Retour sur le Tour of Qinghai Lake.

3 semaines se sont écoulées depuis la fin du Tour of Qinghai Lake. Elles sont passées à toute vitesse, je suis retourné au travail aussitôt rentré, la vie a repris son cours, mais les souvenirs de cette course incroyable vont longtemps restés. J’avais entendu la « légende » de cette course. J’avais entendu de nombreuses fois qu’il existait deux sortes de coureurs : ceux qui ont fait – et terminé – le Tour of Qinghai Lake, et les autres. Cette épreuve, au sens »Test qui permet de juger la valeur de. », me faisait rêver, et faisait partie d’une des dernières courses-aventures que je voulais absolument faire avant d’arrêter le vélo à haut-niveau. J’avais donc beaucoup d’attentes. Je n’ai pas été déçu.

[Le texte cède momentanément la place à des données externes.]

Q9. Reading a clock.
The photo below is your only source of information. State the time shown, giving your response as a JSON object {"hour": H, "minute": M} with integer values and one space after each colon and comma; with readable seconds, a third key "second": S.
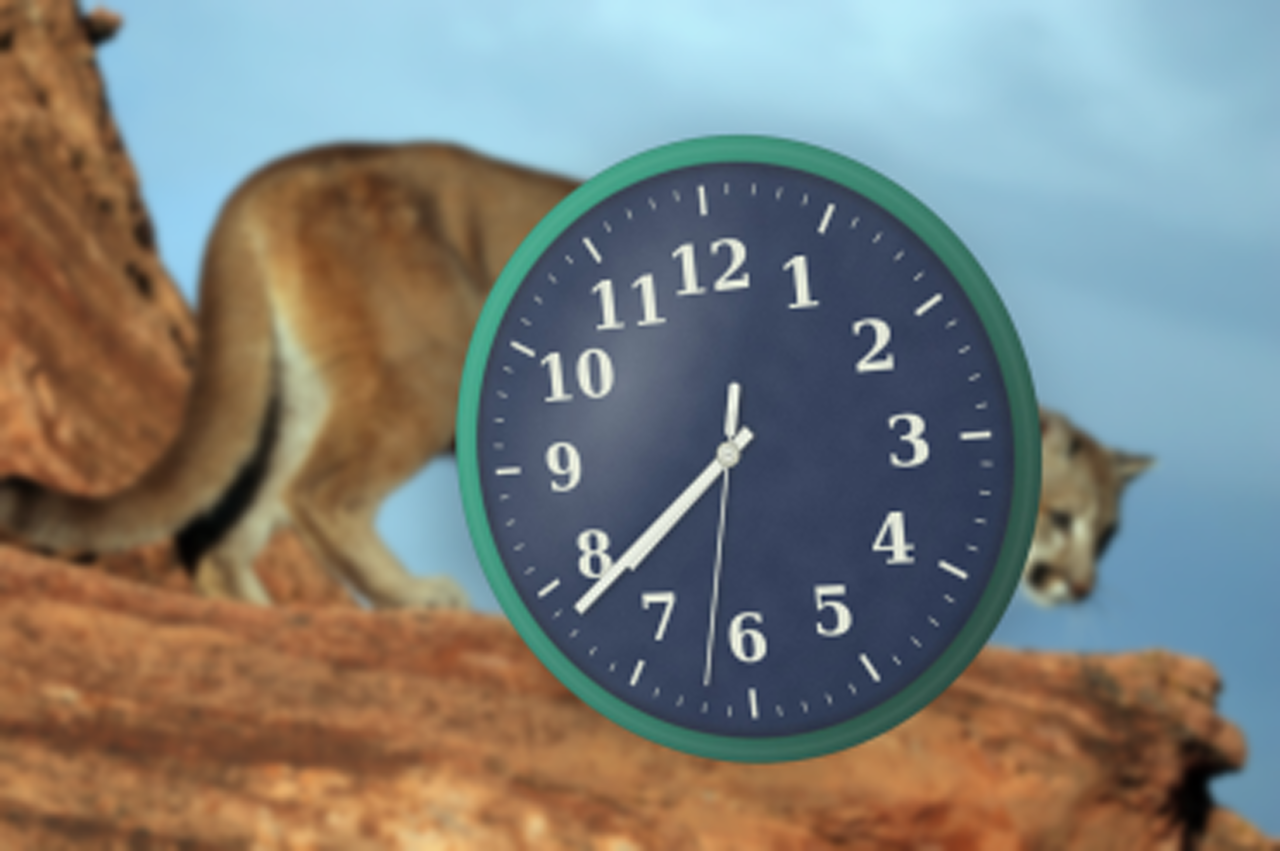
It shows {"hour": 7, "minute": 38, "second": 32}
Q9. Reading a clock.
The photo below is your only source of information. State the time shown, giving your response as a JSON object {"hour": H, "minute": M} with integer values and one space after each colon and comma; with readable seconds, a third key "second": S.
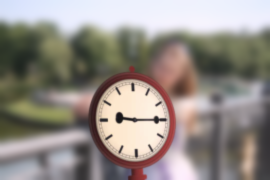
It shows {"hour": 9, "minute": 15}
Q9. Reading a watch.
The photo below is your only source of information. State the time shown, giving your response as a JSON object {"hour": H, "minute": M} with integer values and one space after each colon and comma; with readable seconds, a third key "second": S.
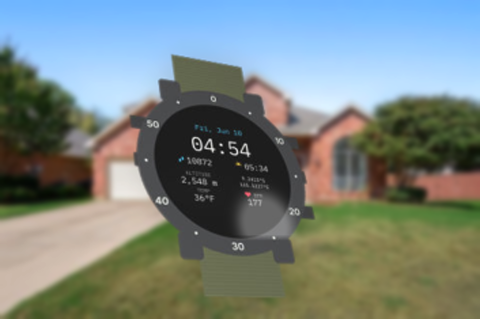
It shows {"hour": 4, "minute": 54}
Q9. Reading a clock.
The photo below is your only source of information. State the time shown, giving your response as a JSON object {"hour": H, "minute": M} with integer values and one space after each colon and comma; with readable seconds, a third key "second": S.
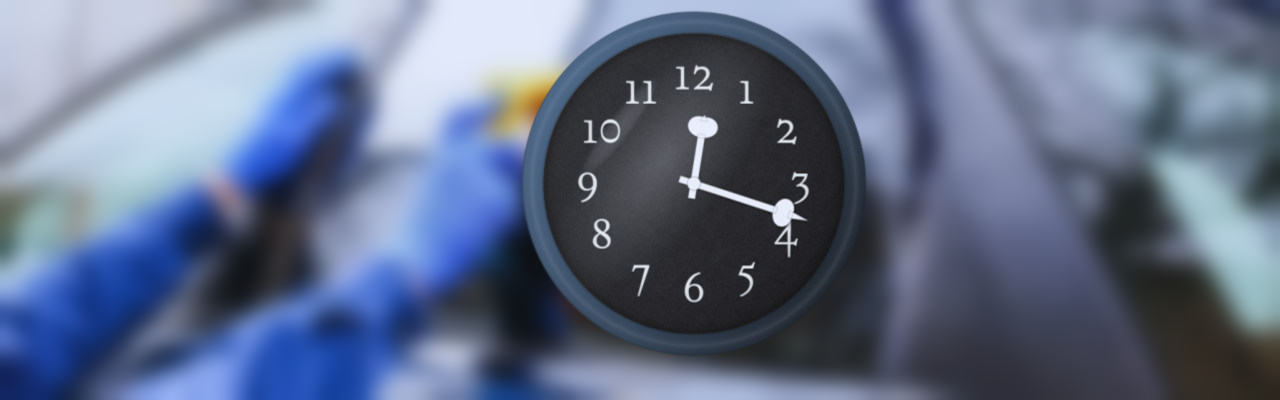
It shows {"hour": 12, "minute": 18}
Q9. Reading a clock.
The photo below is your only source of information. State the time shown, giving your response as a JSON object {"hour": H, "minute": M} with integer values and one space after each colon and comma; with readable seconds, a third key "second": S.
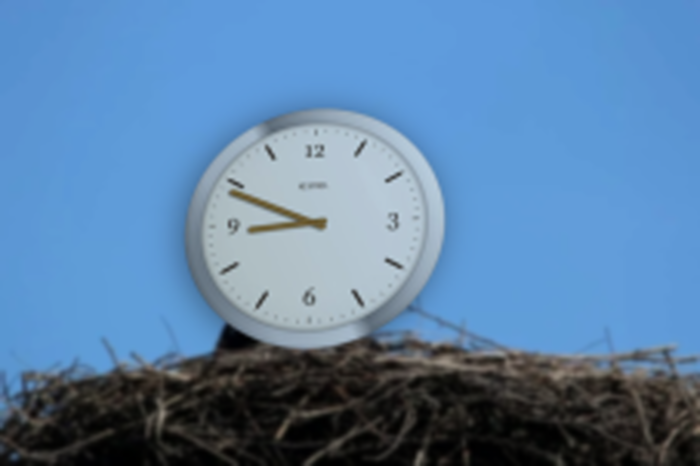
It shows {"hour": 8, "minute": 49}
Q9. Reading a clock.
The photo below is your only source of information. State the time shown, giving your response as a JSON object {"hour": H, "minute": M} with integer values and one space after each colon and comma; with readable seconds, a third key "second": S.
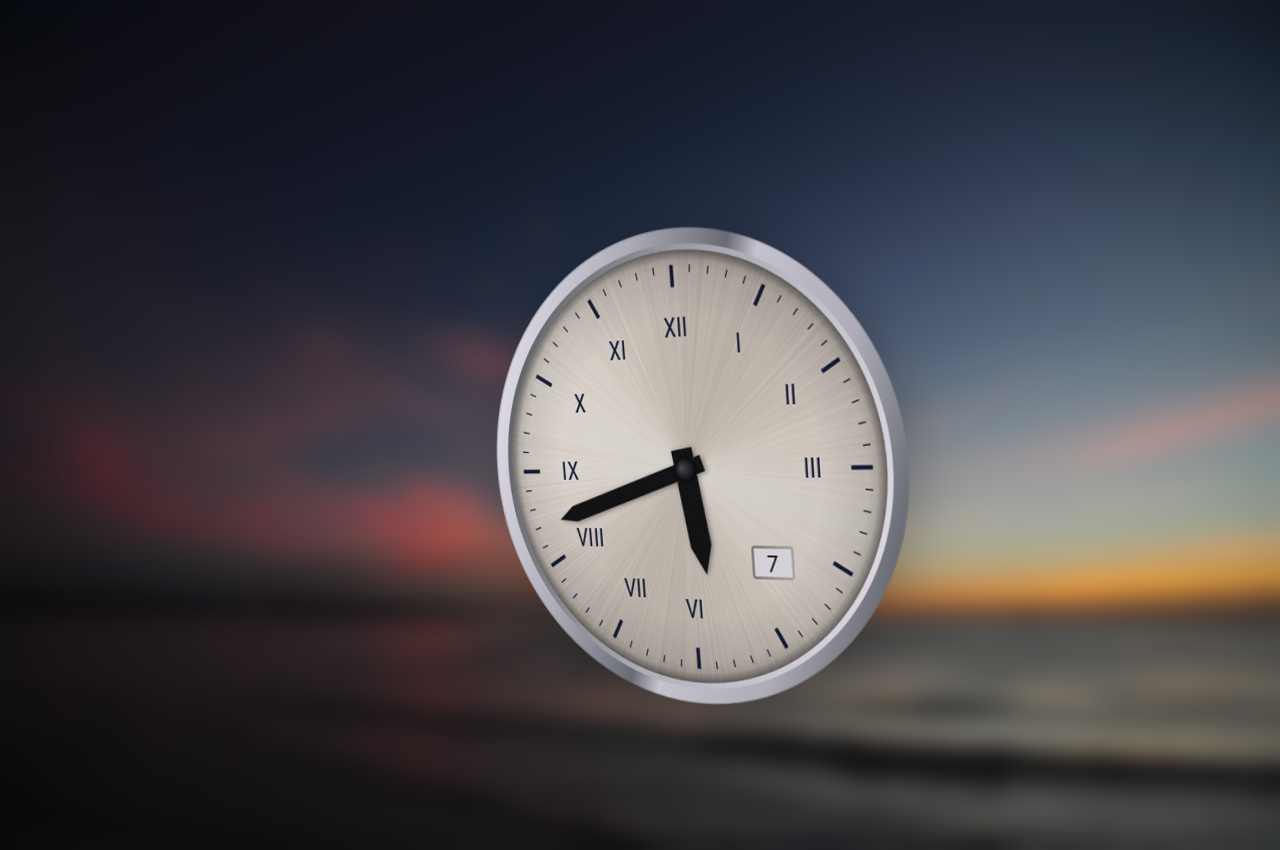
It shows {"hour": 5, "minute": 42}
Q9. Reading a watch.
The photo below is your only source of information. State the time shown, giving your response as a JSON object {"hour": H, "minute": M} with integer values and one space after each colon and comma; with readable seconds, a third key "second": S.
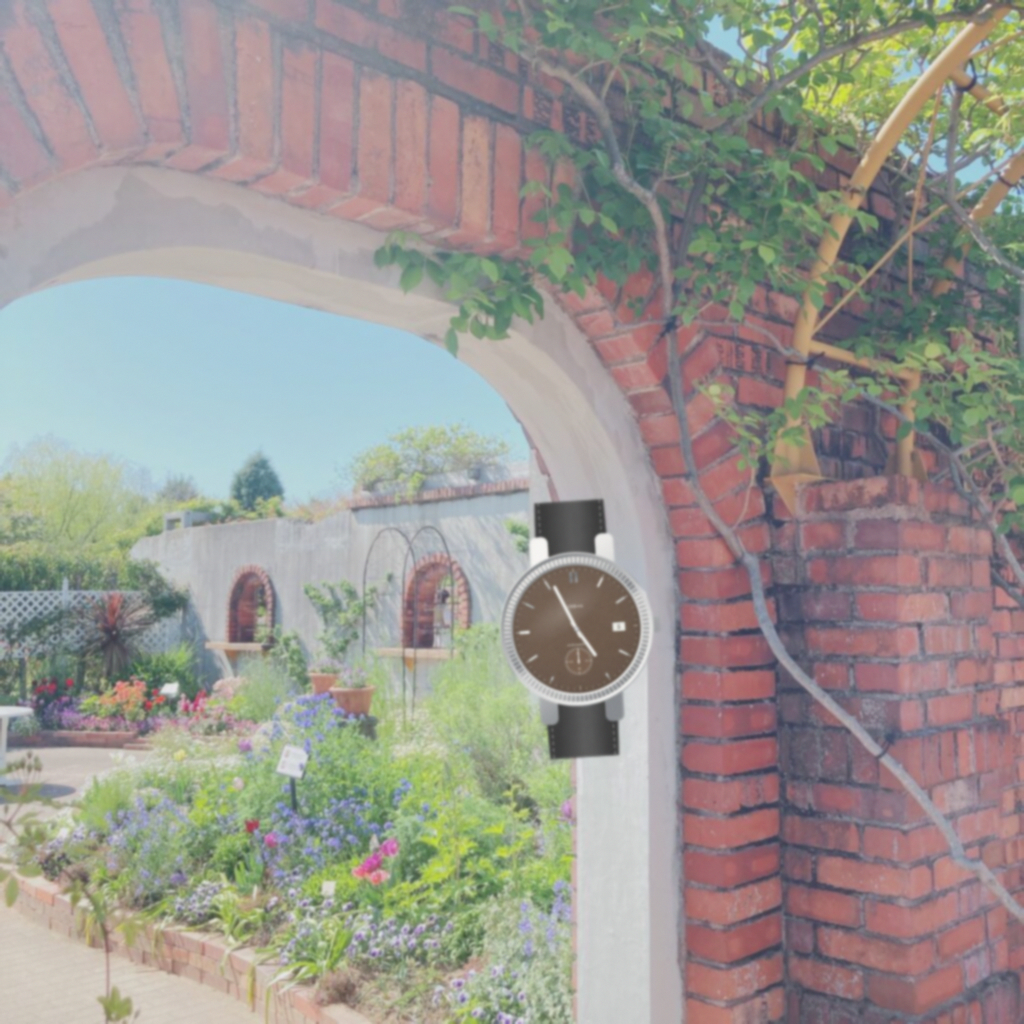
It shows {"hour": 4, "minute": 56}
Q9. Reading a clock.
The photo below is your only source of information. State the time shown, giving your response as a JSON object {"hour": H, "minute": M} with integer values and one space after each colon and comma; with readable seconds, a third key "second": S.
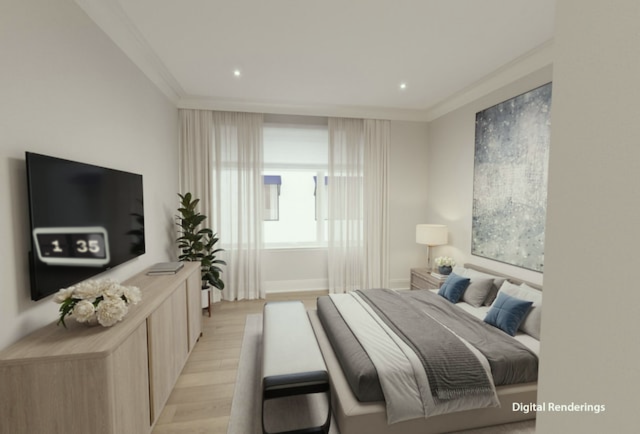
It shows {"hour": 1, "minute": 35}
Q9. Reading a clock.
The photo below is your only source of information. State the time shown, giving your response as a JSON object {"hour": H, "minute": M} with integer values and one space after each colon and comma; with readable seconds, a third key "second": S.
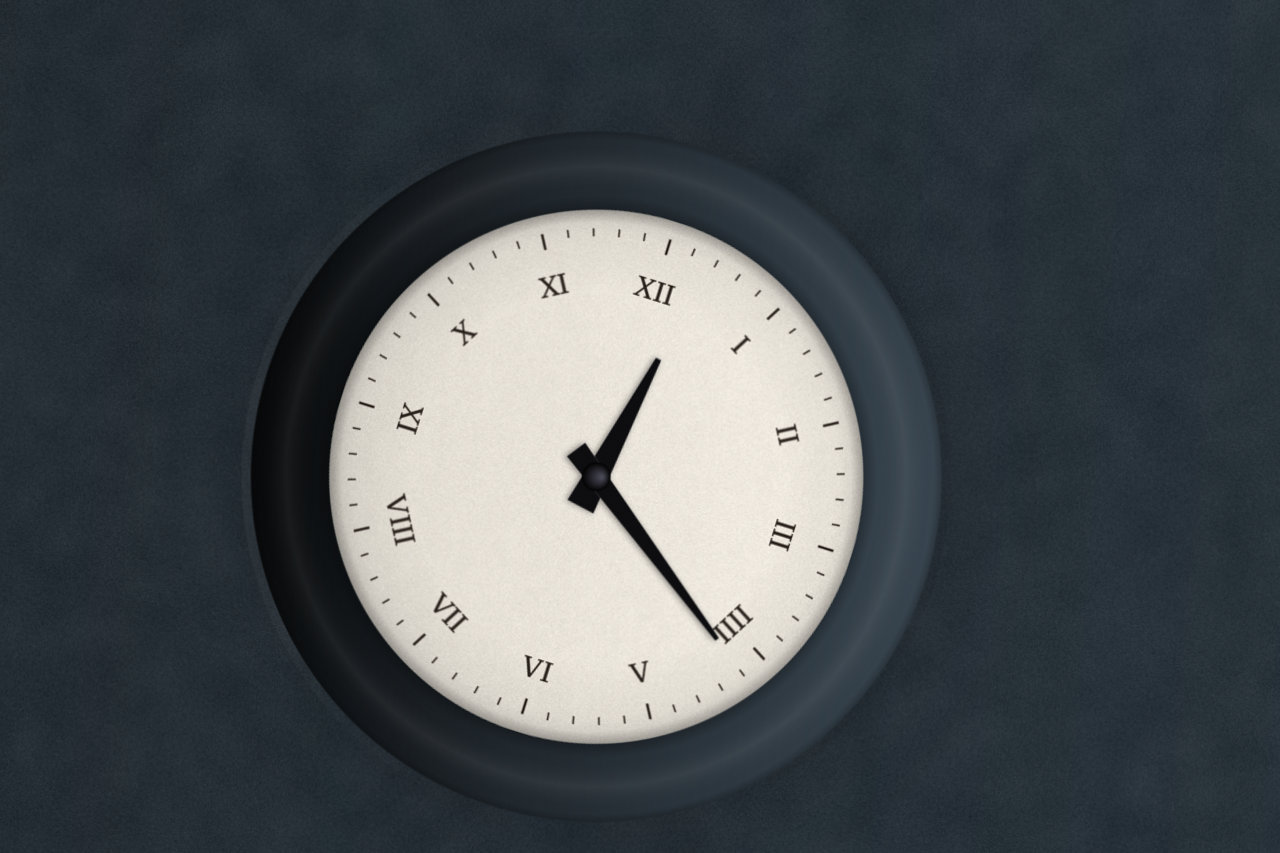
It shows {"hour": 12, "minute": 21}
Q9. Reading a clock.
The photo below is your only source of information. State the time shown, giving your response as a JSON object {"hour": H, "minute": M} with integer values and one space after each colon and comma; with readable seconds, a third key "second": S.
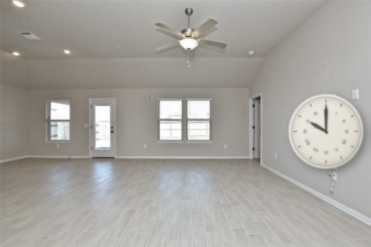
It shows {"hour": 10, "minute": 0}
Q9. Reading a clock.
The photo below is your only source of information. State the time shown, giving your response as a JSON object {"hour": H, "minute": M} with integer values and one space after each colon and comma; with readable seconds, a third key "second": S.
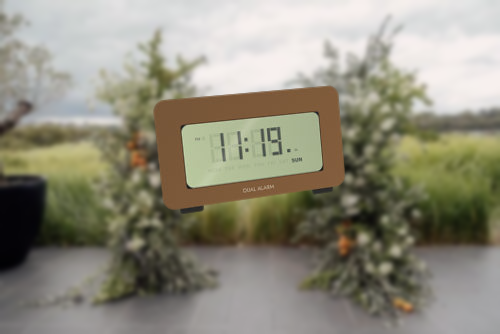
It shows {"hour": 11, "minute": 19}
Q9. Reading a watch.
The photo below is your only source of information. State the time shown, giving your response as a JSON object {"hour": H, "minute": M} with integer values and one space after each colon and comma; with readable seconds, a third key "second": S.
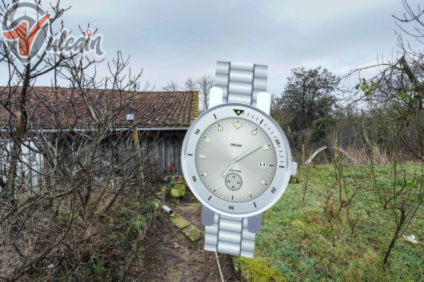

Le Tour du Lac Qinghai a rassemblé tout ce que j’aime dans le vélo. Un voyage nouveau et lointain, à la découverte de paysages à couper le souffle et d’une culture tibétaine exceptionnellement riche. Un contexte géopolitique passionnant : la Chine, et a fortiori le Tibet, est un passionnant cas d’étude pour tout intéressé de sciences politiques et sociales. Un défi sportif immense et inédit, par la longueur de la course, l’adversité, et surtout l’altitude, qui exige une gestion extrêmement fine de l’effort. Une aventure humaine formidable au sein d’une équipe et d’un staff issue de 7 pays différents. Une compétition intense couronnée de succès collectifs, avec notamment une victoire d’étape et une 5ème place au classement par équipe.

La course, et plus généralement le voyage, fut ainsi une belle réussite. Et j’ai bien failli ajouter une jolie cerise sur le gâteau… Lors de la 13ème et dernière étape, disputée à la vitesse moyenne folle de 51km/h, je m’échappe à environ 30 kms de l’arrivée. Nous sommes 7, toutes les équipes majeurs sont représentées. Les relais s’enchaînent bien, je suis accompagné par des coureurs très costauds : Siskevicius pour Marseille, Mosca pour Williers, Bazhou pour Minsk, un kazakh, un hollandais, et un japonais de Nippo-Vini Fantini.

Nous comptons jusqu’à 50 secondes d’avance à 15 kms de l’arrivée. Je ne suis habituellement pas vraiment optimiste lorsque je suis dans une échappée, mais cette fois, j’y crois vraiment. Nous sommes dans les 10 derniers kilomètres des 1841 kms de la course, et je n’ai jamais eu d’aussi bonnes sensations. Mais le peloton n’abdique pas, c’est la dernière étape, et toutes les équipes veulent s’offrir une dernière chance de l’emporter. Nous gardons un rythme soutenue, au dessus de 50km/h, mais le peloton roule encore plus vite. La meute fond sur nous. L’échappée commence à se désorganiser, à s’attaquer, et je suis le dernier à être repris, à 3 kms de l’arrivée… si proche et si loin à la fois.

Peu importe. Depuis l’année dernière, je donne toujours mon maximum, mais ne cours plus après des résultats individuelles. Ce n’est plus ma motivation principale. Je cours pour le collectif, je prends des échappée, je profite des voyages. Cela ne durera pas éternellement.

Une réflexion sur « Retour sur le Tour of Qinghai Lake. »

  1. C’est époustouflant de sortir d’un « paquet » qui roule a plus de 50 a l’heure de moyenne, en soi ça fait déjà rêver ! c’est a pleurer de voir un coureur rattrapé si proche du but, encore plus si c’est un de ses favoris !
    Merci Pierre pour ces compte-rendus de courses si passionnants.